We were playing Blades in the dark. One player got on a rooftop with a long range rifle and was taking shots at baddies. The player rolled a failure. But fictionally we had established no baddies near the player and mostly shorter range weapons. It was a bit hard to come up with an appropriate consequence. We ended up saying the gun misfired and fell off the roof. Possibly was some harm involved as well. It didn’t feel great, but not alot of other great options either.
I see nothing wrong with your example.

Can the consequence move be indirect?
i.e. nothing to do with the rifle or firing a shot but that a loose tile made the character lose footing so a further "climb/balance/reflex" check is needed....

What about a malfunction? Bullet caught in rifle chamber, requiring delay while character fixes problem. I'm not a gun-guy so I'm spitballing here.
I don't know BitD, other than by reputation and by reading various people's commentary.

But I am familiar with twists in Torchbearer 2e, and narrating consequences of failure in Burning Wheel.

So someone is taking a shot from a roof, and the player rolls a failure: as they're about to shoot, the clouds part for a moment, they clearly see the face of their target, it's their kid brother. (For lower stakes, it's the kid who was serving at the cafe where they got lunch earlier that day.)

Or as they're about to shoot, they see a group of pedestrians walking down the street. For sure, someone's going to hear their shot.

Or as you suggest, they're about to shoot when the gun misfire.

Etc, etc.
 

In what way is the plausibility of the fiction a matter of "RPG design theory"?
I don’t think it is.
I don't know BitD, other than by reputation and by reading various people's commentary.

But I am familiar with twists in Torchbearer 2e, and narrating consequences of failure in Burning Wheel.

So someone is taking a shot from a roof, and the player rolls a failure: as they're about to shoot, the clouds part for a moment, they clearly see the face of their target, it's their kid brother. (For lower stakes, it's the kid who was serving at the cafe where they got lunch earlier that day.)

Or as they're about to shoot, they see a group of pedestrians walking down the street.
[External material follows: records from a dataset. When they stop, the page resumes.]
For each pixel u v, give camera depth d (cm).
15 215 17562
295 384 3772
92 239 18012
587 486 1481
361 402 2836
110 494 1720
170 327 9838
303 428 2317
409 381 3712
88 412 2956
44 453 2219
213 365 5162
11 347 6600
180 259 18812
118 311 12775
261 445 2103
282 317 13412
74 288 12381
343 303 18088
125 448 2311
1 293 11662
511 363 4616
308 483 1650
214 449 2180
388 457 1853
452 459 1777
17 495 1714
For sure, someone's going to hear their shot.

Or as you suggest, they're about to shoot when the gun misfire.

Etc, etc.
i like these better!
 

Because when it happens 10 times in a row, that .0001% chance becomes a joke.

I mean, unless your campaign is Cliff-World, would this be an issue?

I mean, falling damage in most of my games is almost always for much smaller falls, of the 10 to 30 feet range. Anything more than that tends to be very rare.
 

For the people with experience with PbtA games, do you tinker with the systems, perhaps grabbing ideas or parts from other "better" designed PbtA games and homebrew your game in the same vein some trad DMs do for their games?

From your posts it sounds you guys are slavish to the rules for each particular game. I don't see (granted I'm not on a lot) any threads for homebrewery for these PbtA games which surprises me because of my tinkering nature. Surely the systems are easier enough to incorporate things you enjoy from the plethora of these games?
The concluding chapter of AW (at least in the original rulebook) is all about adaptations and "tinkering", and includes examples (with attribution) from people other than Baker (eg ideas from John Harper; proto-Dungeon World).

And "custom moves" on the player side are a core component of threat design.

So if I've properly understood your impression, I think it's a false one.